## GIVEN INFORMATION
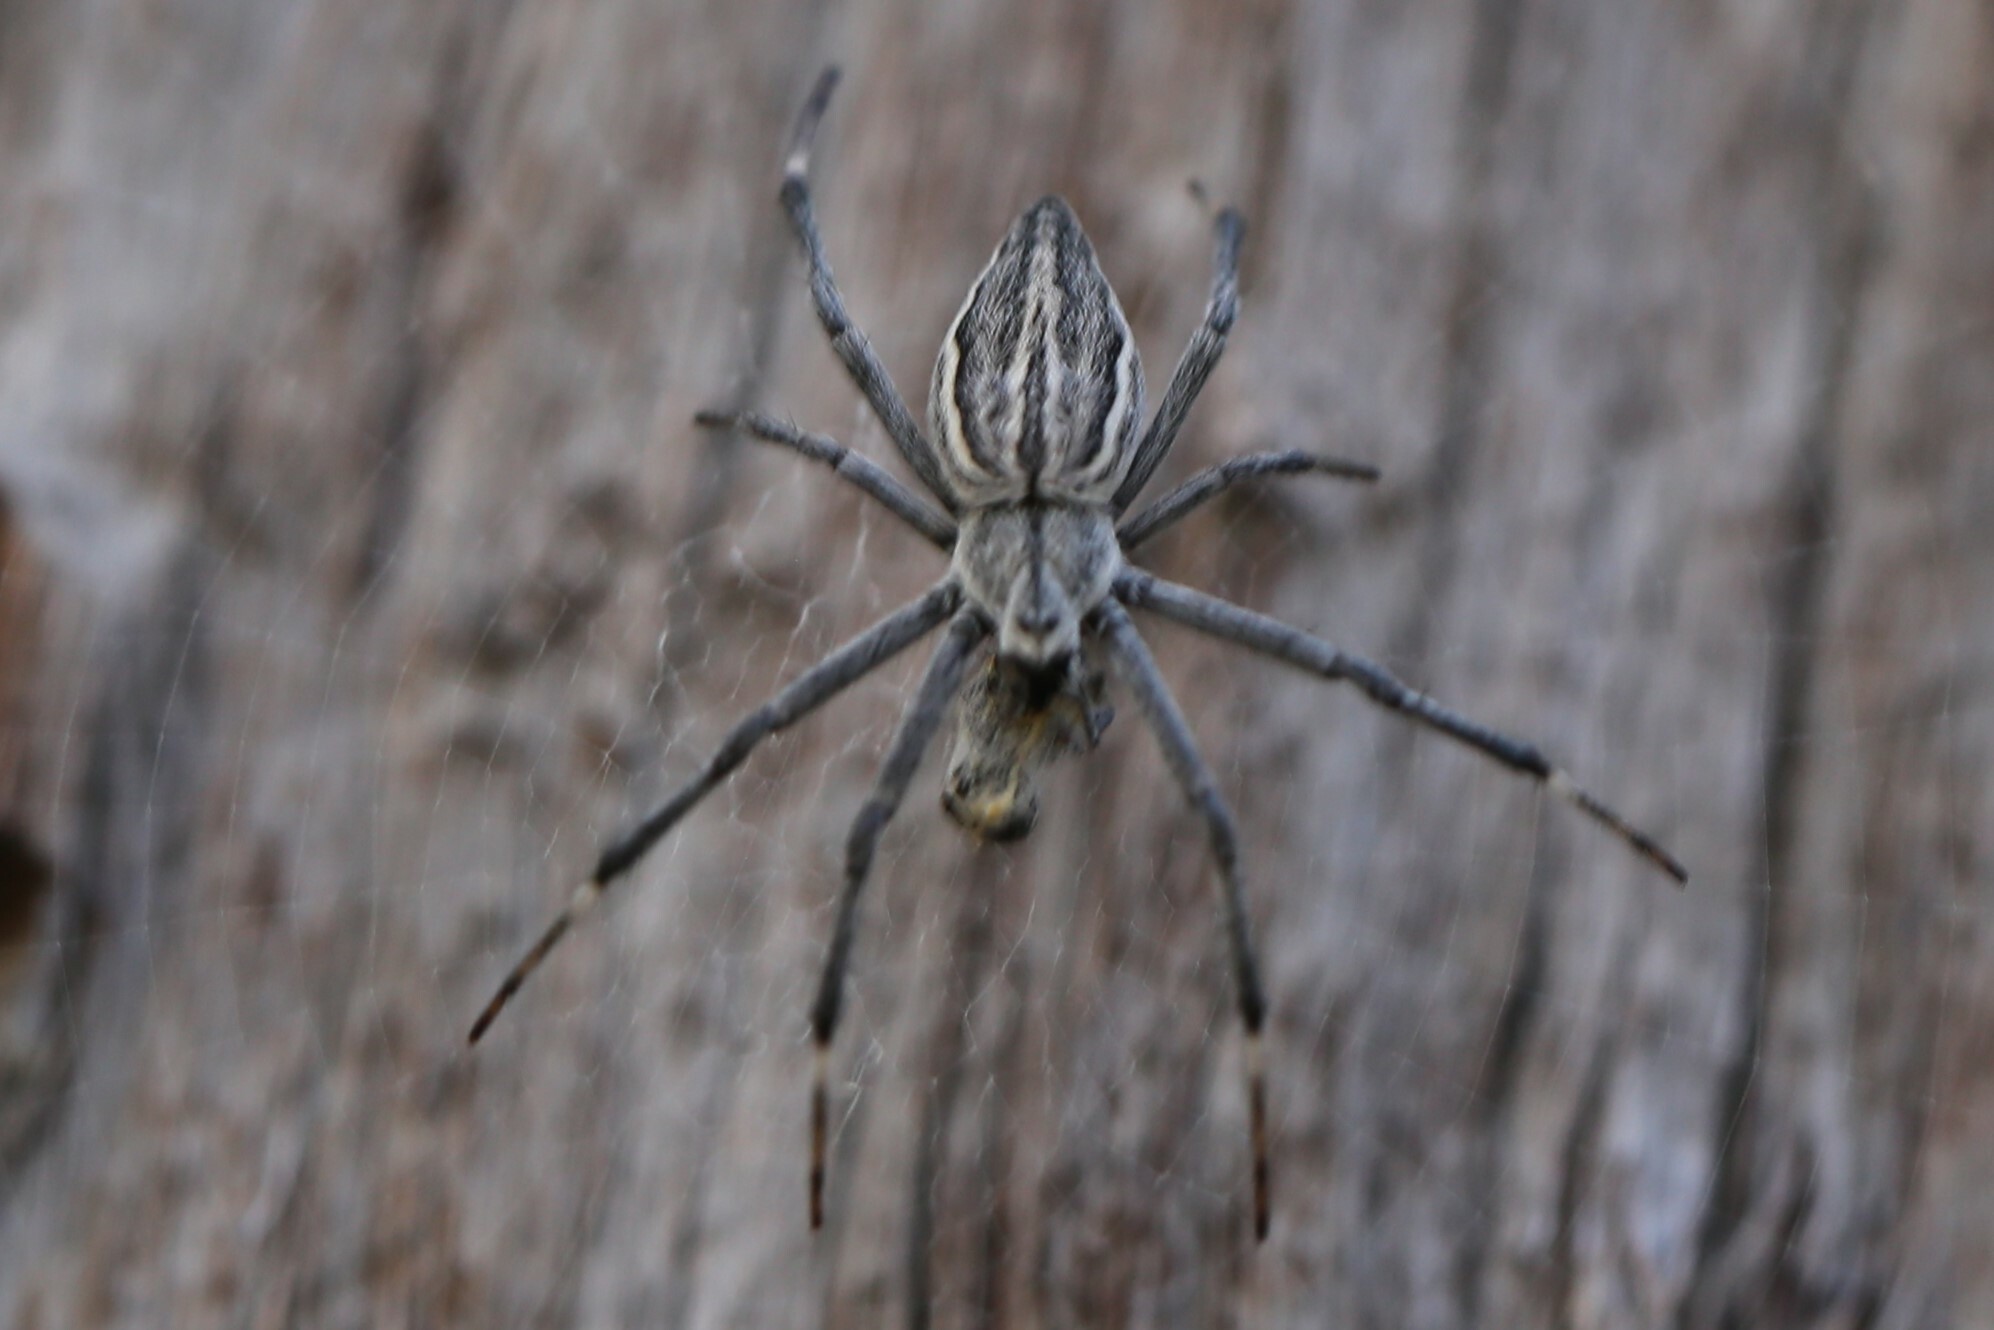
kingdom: Animalia
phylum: Arthropoda
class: Arachnida
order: Araneae
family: Araneidae
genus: Argiope
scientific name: Argiope ocyaloides
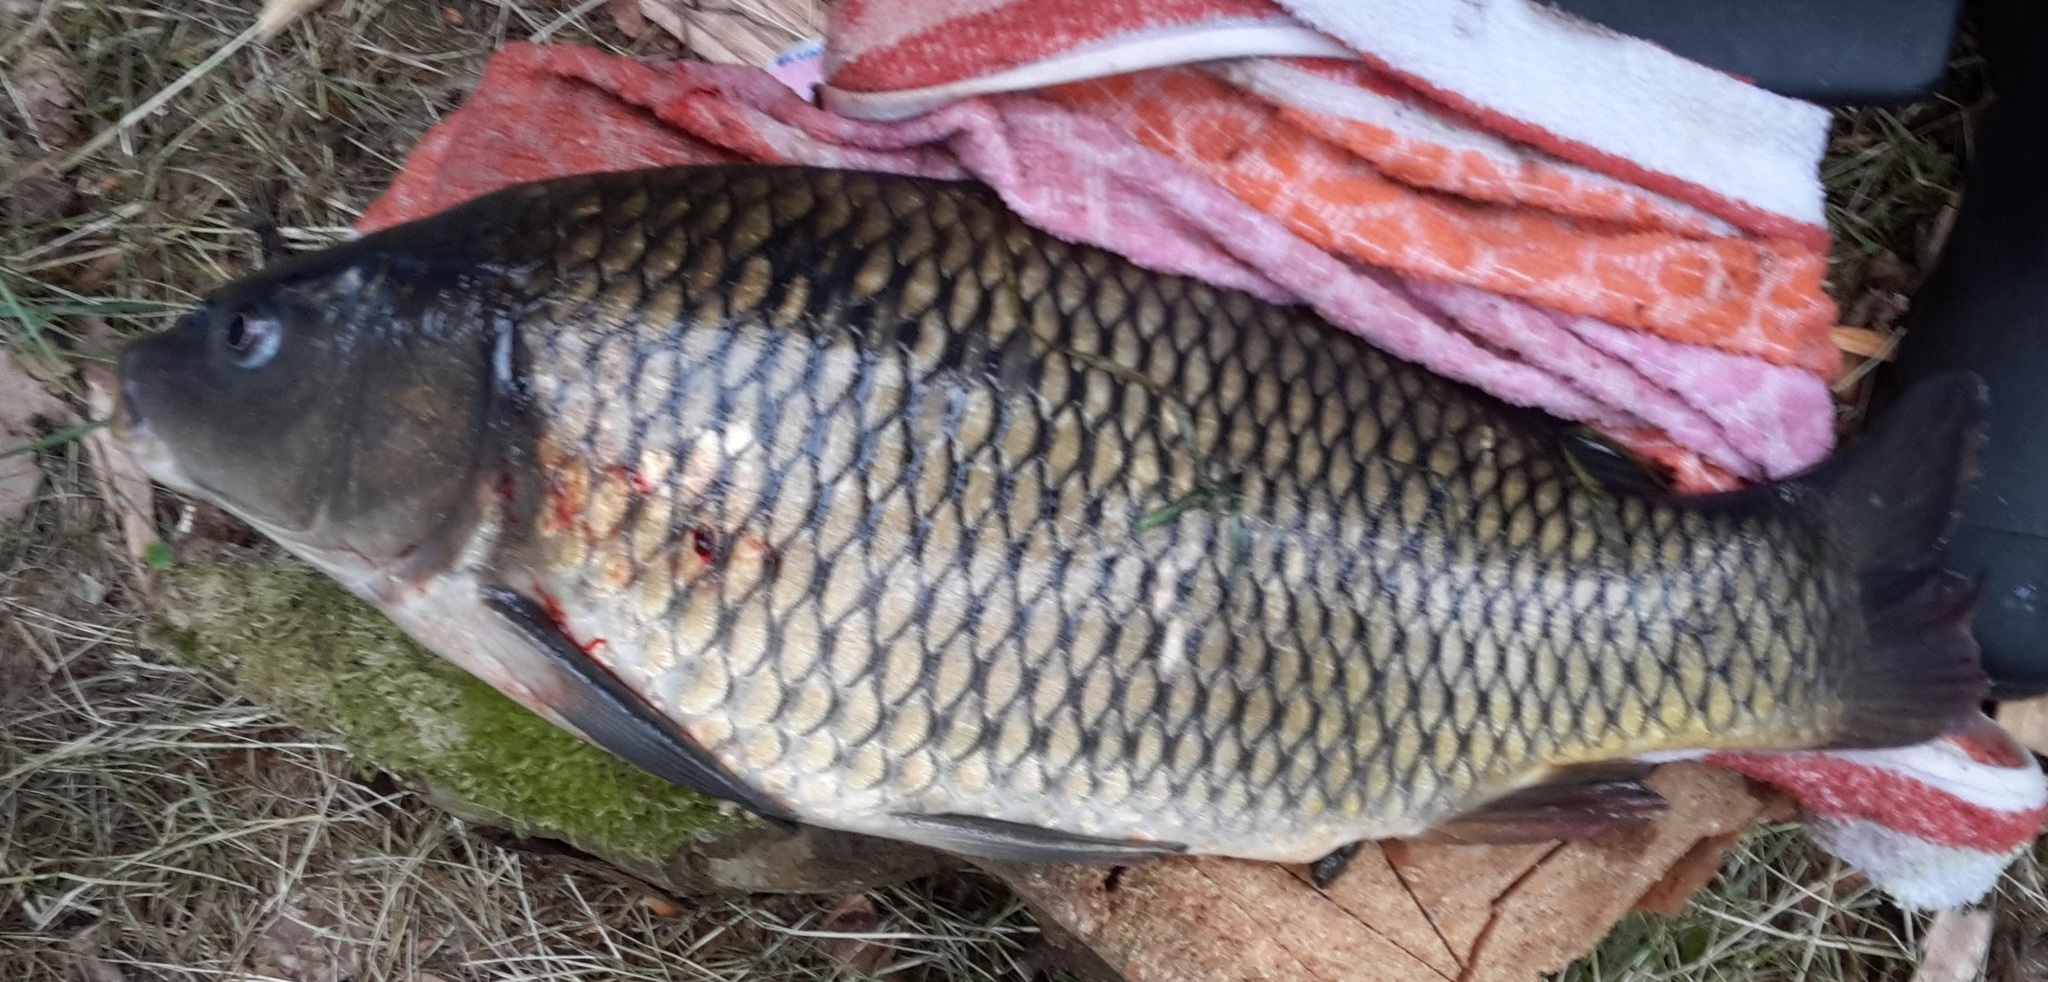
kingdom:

## GIVEN REQUEST
Reproduce all the rows with "kingdom" switched to "domain" wherever it occurs, changing nothing else. Leave the pictures out.

## TASK RESULT
domain: Animalia
phylum: Arthropoda
class: Arachnida
order: Araneae
family: Araneidae
genus: Argiope
scientific name: Argiope ocyaloides
domain:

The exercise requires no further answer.